Mr. De Angelis arrives in Canada at a time when refugee issues are a hot topic, with the federal government targeting failed asylum seekers with alleged war and criminal records.

Mr. De Angelis stresses that each case must be determined on its own merits. However, if the accused are found to have committed war crimes, international law allows for them to be deported regardless of legitimate claims for refugee status, he says.

"Persons who have committed war crimes, crimes against humanity, or very serious non-political crimes," he says, "there are special provisions in the [UN] convention [on refugees] to actually authorize states to exclude refugees from the benefits of international refugee protection."

Mr. De Angelis comes to Canada after a posting in Ukraine, a country that mirrors Canada in its high volume of refugee traffic. But that's where the similarities end, says Mr. De Angelis.

"It is not only another continent, it is another world in [some] respects," he says, explaining that Ukraine has become a sort of hub for migrants and refugees from other countries trying to enter the EU.

Mr. De Angelis has been posted throughout Europe, Africa and the Middle East, and spent time as far afield as the tiny island nation of Nauru in the Pacific Ocean. But he says his first posting remains his favourite.

"Sometimes postings are a little bit like sentimental life," he says. "Your first posting, you don't forget it." The destination was Belgrade in 1987, which was a part of Yugoslavia at the time.

Still, by the time Mr. De Angelis set foot in Belgrade he had already gotten a glimpse of Canada, having spent a few days in Toronto and Algonquin Park when he travelled here during his youth.

"I really [kept] this very strong impression of these few days that I was [in Canada]," he says, "and this helped me to be able to [keep] in my imagination over the years the greatness and the potential of this country."

He decided to take that jaunt through Ontario during a trip to see his brother, who was studying in the United States at the time.

Mr. De Angelis will soon be joined in Canada by his wife, Hiromi De Angelis, who originally hails from Japan. He met Hiromi, a kindergarten teacher, when she was working with a Japanese school in Rome connected to the Japanese Embassy. At the time he was working with an organization in Rome that promoted inter-cultural learning programs.

Mr. De Angelis and his wife have two teenaged daughters, who will remain in Europe to finish their studies. Elena is studying oriental languages at the University of Venice, and Sara is finishing high school at the Atlantic College in the UK.

Mr.

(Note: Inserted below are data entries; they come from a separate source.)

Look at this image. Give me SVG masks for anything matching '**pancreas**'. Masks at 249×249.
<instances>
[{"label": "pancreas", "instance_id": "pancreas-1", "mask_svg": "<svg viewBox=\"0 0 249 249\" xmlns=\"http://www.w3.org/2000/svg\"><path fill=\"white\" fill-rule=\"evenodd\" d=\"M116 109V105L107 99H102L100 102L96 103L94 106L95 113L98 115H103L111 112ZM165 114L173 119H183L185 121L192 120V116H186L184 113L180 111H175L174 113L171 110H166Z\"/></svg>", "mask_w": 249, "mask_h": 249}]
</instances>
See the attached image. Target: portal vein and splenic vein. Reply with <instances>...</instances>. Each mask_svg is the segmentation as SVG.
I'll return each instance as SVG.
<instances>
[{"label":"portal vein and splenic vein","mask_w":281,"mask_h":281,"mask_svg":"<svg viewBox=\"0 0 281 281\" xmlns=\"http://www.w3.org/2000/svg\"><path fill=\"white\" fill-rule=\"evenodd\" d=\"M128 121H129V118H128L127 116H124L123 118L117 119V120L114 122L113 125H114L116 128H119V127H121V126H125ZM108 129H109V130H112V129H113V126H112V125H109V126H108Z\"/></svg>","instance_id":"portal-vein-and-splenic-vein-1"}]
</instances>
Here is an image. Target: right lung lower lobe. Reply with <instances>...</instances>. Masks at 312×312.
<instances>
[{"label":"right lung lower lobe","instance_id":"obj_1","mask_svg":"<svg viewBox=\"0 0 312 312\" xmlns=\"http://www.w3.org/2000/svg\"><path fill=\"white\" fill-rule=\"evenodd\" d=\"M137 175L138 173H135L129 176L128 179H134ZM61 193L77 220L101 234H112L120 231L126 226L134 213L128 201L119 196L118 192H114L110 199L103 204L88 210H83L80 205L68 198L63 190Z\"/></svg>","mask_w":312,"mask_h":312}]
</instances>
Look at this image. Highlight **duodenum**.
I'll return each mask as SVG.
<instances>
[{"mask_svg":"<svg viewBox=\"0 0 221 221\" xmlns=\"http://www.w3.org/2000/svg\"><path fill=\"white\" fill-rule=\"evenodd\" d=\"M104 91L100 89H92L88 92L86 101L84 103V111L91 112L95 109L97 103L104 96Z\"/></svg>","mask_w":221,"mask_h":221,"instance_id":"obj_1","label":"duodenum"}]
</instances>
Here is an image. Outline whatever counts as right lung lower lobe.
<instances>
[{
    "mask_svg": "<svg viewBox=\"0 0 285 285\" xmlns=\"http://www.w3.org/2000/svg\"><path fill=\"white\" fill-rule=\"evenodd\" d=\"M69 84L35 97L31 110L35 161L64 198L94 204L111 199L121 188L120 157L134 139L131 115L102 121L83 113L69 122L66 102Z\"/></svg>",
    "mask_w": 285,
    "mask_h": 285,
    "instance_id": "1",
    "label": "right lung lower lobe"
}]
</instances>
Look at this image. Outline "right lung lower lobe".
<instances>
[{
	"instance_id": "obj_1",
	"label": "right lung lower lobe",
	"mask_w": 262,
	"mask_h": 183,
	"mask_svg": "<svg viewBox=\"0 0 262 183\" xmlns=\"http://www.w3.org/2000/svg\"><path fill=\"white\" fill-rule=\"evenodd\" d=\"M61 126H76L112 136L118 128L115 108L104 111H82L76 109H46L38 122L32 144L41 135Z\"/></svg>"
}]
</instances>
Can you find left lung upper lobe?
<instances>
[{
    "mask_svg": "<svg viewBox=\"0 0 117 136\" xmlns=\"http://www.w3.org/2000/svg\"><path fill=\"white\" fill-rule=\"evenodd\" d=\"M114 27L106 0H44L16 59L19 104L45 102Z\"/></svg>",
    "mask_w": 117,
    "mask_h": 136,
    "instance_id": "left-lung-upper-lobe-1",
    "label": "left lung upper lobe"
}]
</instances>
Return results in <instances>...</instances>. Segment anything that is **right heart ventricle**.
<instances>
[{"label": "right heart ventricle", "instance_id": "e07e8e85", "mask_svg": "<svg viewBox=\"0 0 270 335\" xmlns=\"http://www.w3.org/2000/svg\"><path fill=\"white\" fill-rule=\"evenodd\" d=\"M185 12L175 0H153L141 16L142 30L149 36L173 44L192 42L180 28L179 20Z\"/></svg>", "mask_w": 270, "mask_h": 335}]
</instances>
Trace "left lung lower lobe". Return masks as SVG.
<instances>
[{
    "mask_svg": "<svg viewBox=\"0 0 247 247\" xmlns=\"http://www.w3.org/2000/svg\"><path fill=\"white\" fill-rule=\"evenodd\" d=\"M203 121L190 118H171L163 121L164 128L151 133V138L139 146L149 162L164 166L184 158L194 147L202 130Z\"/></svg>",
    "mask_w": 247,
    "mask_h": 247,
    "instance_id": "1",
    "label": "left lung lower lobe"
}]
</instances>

De Angelis says this will be the first time he has been assigned to a post where he and his wife will leave the children behind.

"Sooner or later that must come, because it is the law of nature," he says, "but it is also true that this is the life that we are living as international civil servants."

Still, he considers himself lucky to have kept his family together for most of his career with the UNHCR, which often posts its diplomats to designated non-family duty stations.

"This is part of our work and it becomes part of our life, and children grow up knowing they have periods in which they don't see their father or their mother," he says.

As he awaits the arrival of his wife, Mr. De Angelis is trying to familiarize himself with the city they will call home for the next few years, and he says his staff are eager to lend a hand.

"One of the first things my colleagues did when I arrived was to take me to Preston Street," he says, referring to the street around which Ottawa's Little Italy has grown. "Actually, that's the first thing I saw in Ottawa."

It's perhaps ironic that Mr. De Angelis's first stop was a neighbourhood in Canada's capital built from the ground up by Italian immigrants. In his own way, the new UNHCR speaks to the value of such new citizens to a society like Canada.

"If you want to build a wall every brick has its value," he says, "so you bring your brick and then the wall sooner or later will be built."